Task statement
Isolate every line in the data with the string "loading" and copy it.

***** Provided data *****

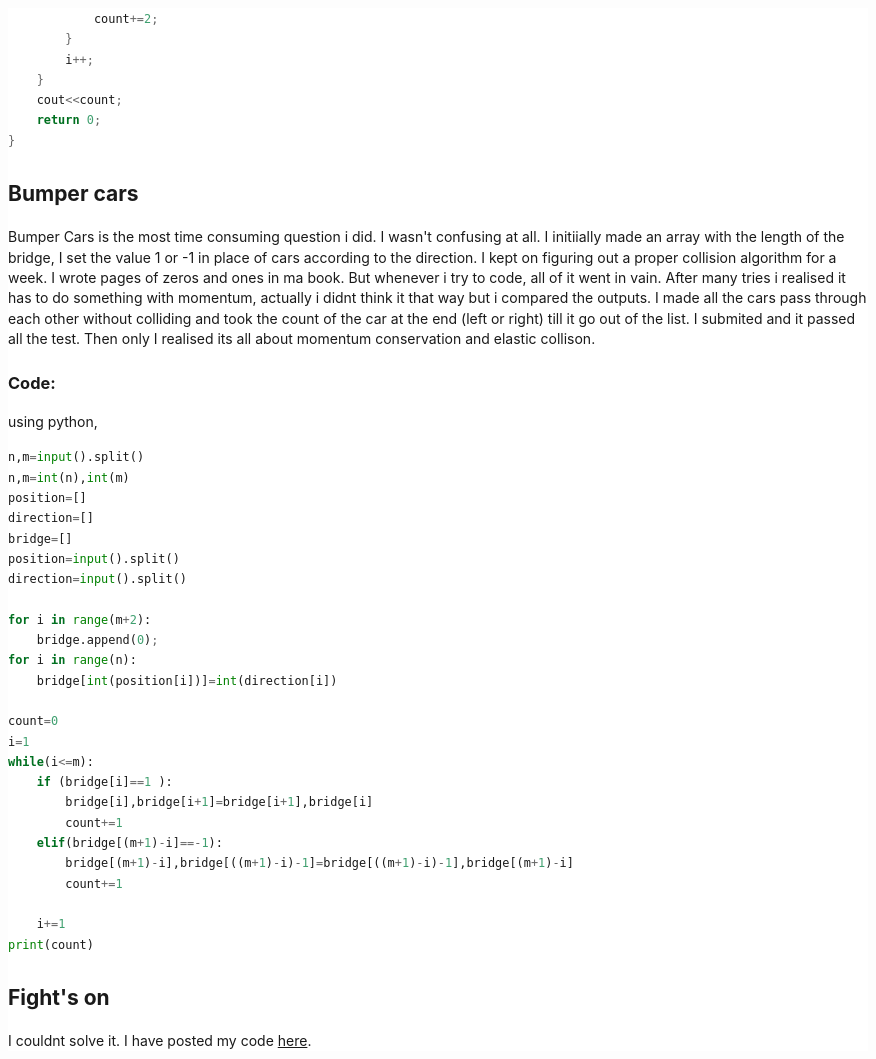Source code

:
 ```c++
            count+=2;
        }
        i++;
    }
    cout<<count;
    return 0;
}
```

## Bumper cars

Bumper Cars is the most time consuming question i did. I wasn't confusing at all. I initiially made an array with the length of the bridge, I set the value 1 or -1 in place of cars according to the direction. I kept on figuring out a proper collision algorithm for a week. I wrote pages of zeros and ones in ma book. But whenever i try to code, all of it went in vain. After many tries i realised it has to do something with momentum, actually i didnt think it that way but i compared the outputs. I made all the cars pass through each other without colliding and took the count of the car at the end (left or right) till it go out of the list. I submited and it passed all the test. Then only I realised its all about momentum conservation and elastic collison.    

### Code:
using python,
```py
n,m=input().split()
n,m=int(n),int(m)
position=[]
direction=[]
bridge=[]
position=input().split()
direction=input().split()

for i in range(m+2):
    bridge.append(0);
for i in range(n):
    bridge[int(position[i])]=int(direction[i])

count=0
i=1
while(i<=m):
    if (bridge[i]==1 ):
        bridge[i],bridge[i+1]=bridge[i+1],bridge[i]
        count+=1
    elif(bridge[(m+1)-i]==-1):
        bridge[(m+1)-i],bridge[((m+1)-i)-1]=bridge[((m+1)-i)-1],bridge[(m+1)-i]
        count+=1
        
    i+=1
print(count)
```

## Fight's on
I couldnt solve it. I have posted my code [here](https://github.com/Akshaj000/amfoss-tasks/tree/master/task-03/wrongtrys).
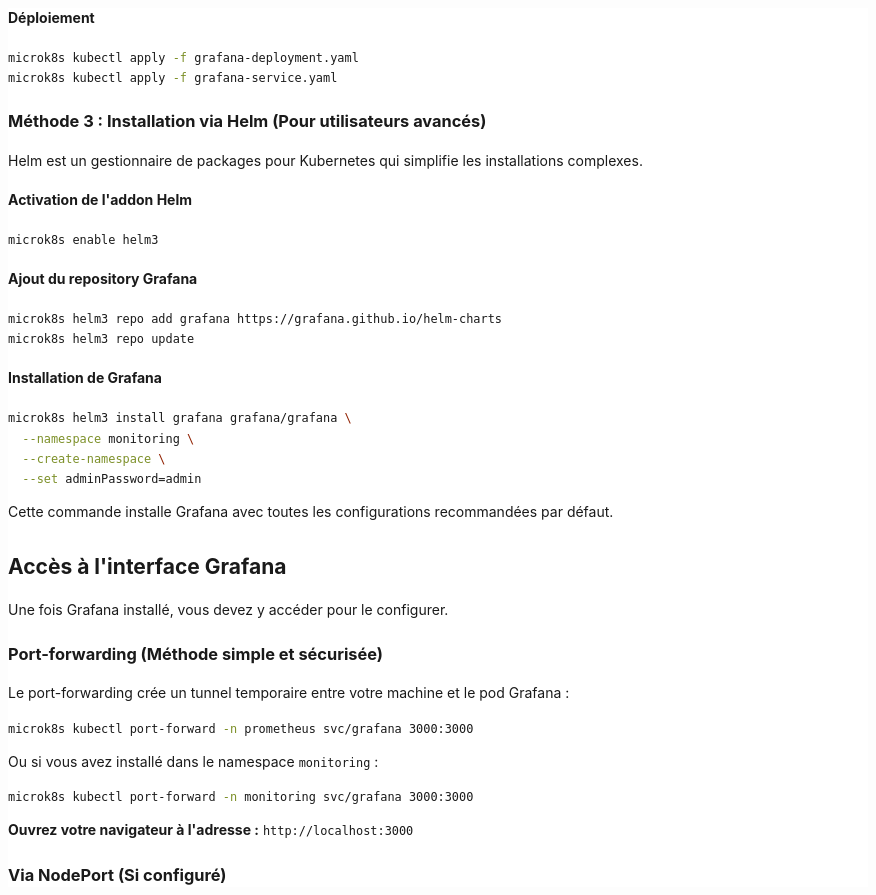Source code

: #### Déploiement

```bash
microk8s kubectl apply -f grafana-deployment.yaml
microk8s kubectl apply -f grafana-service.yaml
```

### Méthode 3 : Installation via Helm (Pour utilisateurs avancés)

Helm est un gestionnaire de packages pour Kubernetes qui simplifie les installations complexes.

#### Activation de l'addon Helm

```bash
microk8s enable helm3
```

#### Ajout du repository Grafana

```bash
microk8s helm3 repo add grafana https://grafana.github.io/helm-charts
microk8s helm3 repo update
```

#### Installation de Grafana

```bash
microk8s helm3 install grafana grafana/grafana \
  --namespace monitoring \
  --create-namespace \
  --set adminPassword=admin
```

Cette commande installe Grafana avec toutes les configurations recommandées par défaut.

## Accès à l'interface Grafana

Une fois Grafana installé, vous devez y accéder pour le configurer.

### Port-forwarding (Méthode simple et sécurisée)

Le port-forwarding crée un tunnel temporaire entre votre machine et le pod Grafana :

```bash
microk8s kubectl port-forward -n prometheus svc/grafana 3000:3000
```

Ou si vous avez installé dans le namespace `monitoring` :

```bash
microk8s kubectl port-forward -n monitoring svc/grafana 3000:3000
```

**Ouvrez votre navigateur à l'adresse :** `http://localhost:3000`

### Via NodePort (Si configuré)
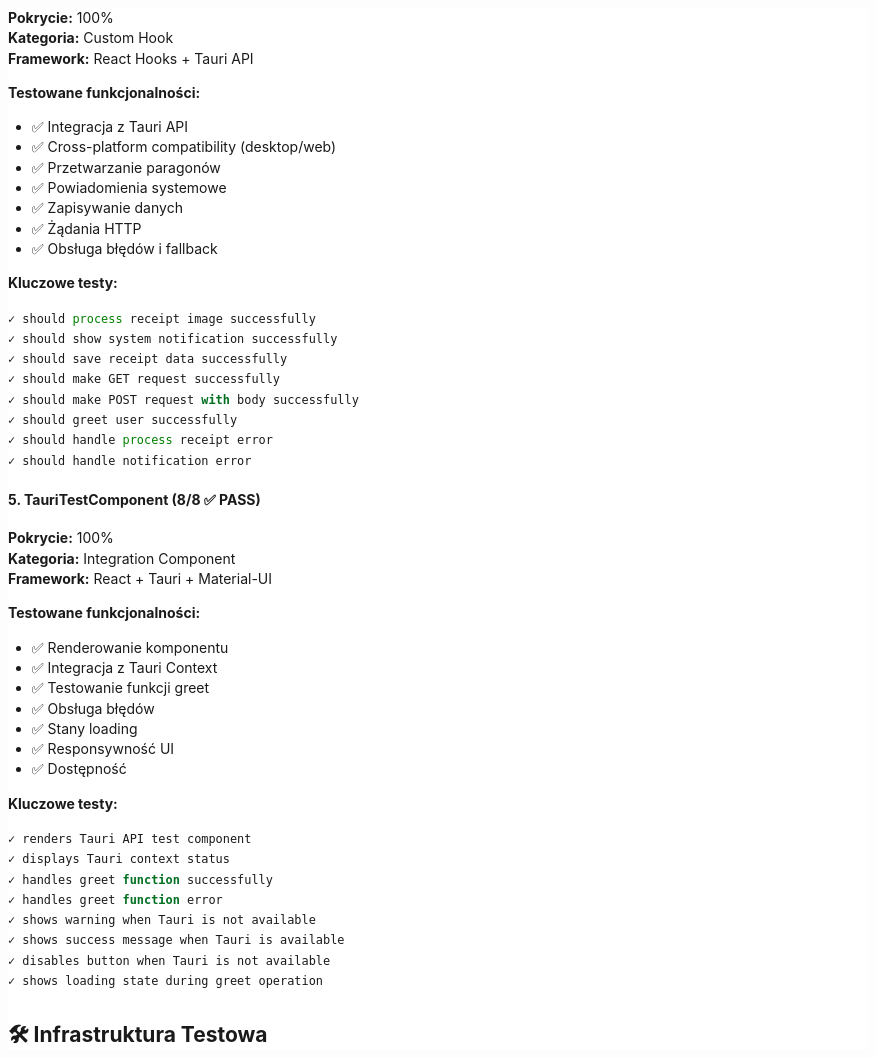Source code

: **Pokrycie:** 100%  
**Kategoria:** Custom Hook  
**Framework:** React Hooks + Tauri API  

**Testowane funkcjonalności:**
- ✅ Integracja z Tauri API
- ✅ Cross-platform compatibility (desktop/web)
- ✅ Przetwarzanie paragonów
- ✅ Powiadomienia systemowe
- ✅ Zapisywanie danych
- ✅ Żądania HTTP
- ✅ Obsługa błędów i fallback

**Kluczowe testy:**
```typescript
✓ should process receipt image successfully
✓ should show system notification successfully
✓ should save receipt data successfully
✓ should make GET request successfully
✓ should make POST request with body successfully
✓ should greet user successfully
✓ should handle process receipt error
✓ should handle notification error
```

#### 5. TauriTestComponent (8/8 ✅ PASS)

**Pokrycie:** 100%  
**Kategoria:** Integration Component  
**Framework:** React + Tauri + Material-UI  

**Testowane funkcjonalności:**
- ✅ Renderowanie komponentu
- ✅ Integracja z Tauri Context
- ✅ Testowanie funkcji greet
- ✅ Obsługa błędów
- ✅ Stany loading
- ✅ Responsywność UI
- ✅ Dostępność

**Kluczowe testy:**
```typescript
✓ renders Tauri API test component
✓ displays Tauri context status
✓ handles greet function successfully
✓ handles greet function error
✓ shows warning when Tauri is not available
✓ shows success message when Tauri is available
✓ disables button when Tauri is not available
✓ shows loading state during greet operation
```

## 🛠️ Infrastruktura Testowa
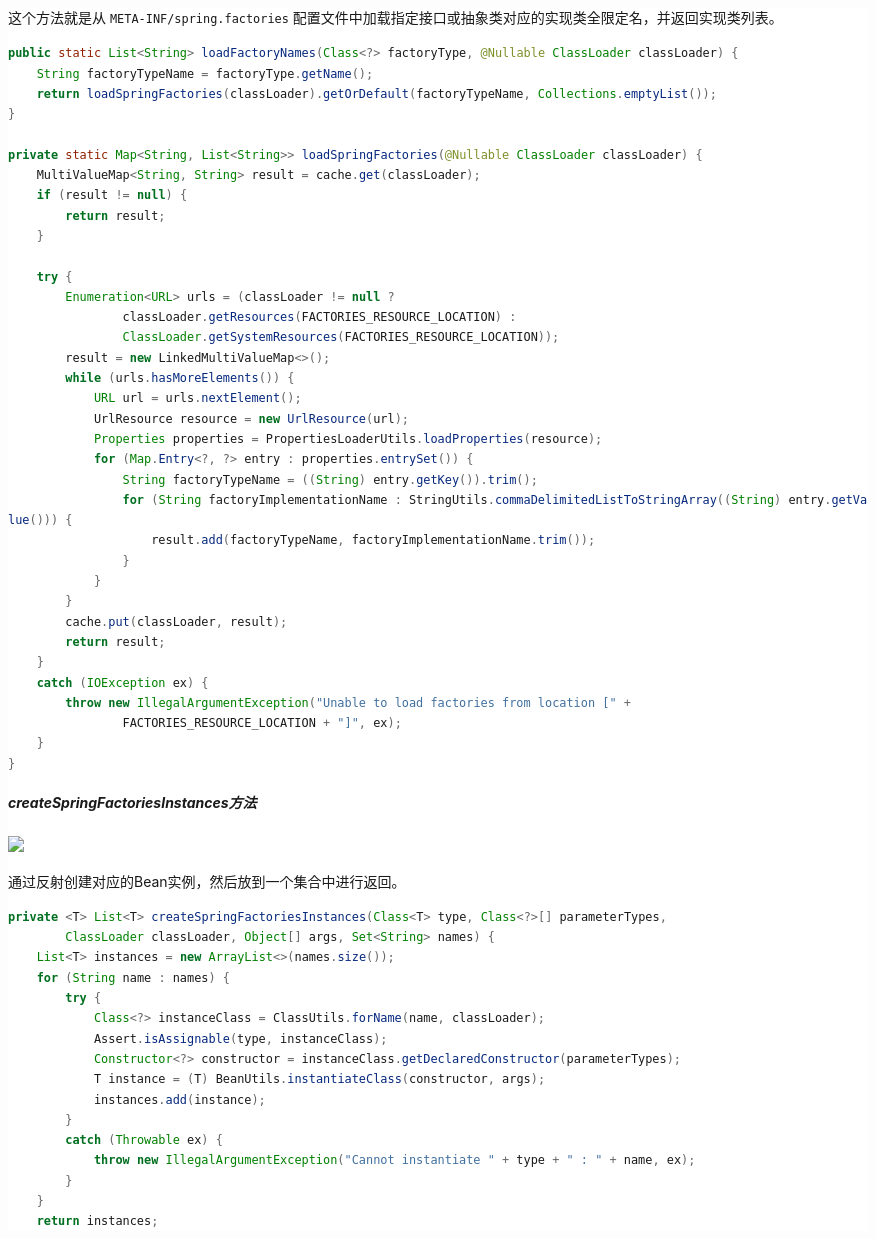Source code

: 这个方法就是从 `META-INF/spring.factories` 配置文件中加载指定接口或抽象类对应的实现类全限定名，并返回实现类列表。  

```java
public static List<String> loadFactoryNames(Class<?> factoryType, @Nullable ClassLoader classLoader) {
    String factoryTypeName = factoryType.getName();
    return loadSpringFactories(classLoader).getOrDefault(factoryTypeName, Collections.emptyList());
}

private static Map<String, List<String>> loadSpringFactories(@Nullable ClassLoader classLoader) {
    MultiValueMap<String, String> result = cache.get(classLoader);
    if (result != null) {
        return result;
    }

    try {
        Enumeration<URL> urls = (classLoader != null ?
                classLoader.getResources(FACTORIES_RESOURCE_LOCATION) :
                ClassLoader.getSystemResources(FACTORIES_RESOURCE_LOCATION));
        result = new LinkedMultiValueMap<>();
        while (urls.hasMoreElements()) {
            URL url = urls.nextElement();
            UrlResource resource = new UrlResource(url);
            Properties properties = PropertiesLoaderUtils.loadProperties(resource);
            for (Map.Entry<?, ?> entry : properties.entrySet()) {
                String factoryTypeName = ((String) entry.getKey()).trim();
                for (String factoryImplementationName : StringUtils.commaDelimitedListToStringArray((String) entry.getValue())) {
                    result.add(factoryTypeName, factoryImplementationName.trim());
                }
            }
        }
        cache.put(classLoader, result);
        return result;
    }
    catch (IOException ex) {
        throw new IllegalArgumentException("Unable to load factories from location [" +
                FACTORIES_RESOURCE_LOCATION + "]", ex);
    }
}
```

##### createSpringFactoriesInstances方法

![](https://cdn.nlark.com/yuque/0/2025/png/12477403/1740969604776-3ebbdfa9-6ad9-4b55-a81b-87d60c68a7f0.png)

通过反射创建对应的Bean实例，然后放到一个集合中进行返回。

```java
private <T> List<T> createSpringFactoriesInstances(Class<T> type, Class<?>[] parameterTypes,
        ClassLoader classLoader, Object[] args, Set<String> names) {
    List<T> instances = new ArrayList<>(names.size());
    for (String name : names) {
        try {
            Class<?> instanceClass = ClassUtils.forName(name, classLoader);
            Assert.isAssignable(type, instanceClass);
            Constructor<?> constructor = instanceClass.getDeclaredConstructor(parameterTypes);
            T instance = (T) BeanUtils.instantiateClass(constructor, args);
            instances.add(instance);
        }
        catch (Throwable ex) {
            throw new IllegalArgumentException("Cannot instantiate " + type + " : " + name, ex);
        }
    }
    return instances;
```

*****

Written solution
- ✅ Stany loading
✓ shows loading state during greet operation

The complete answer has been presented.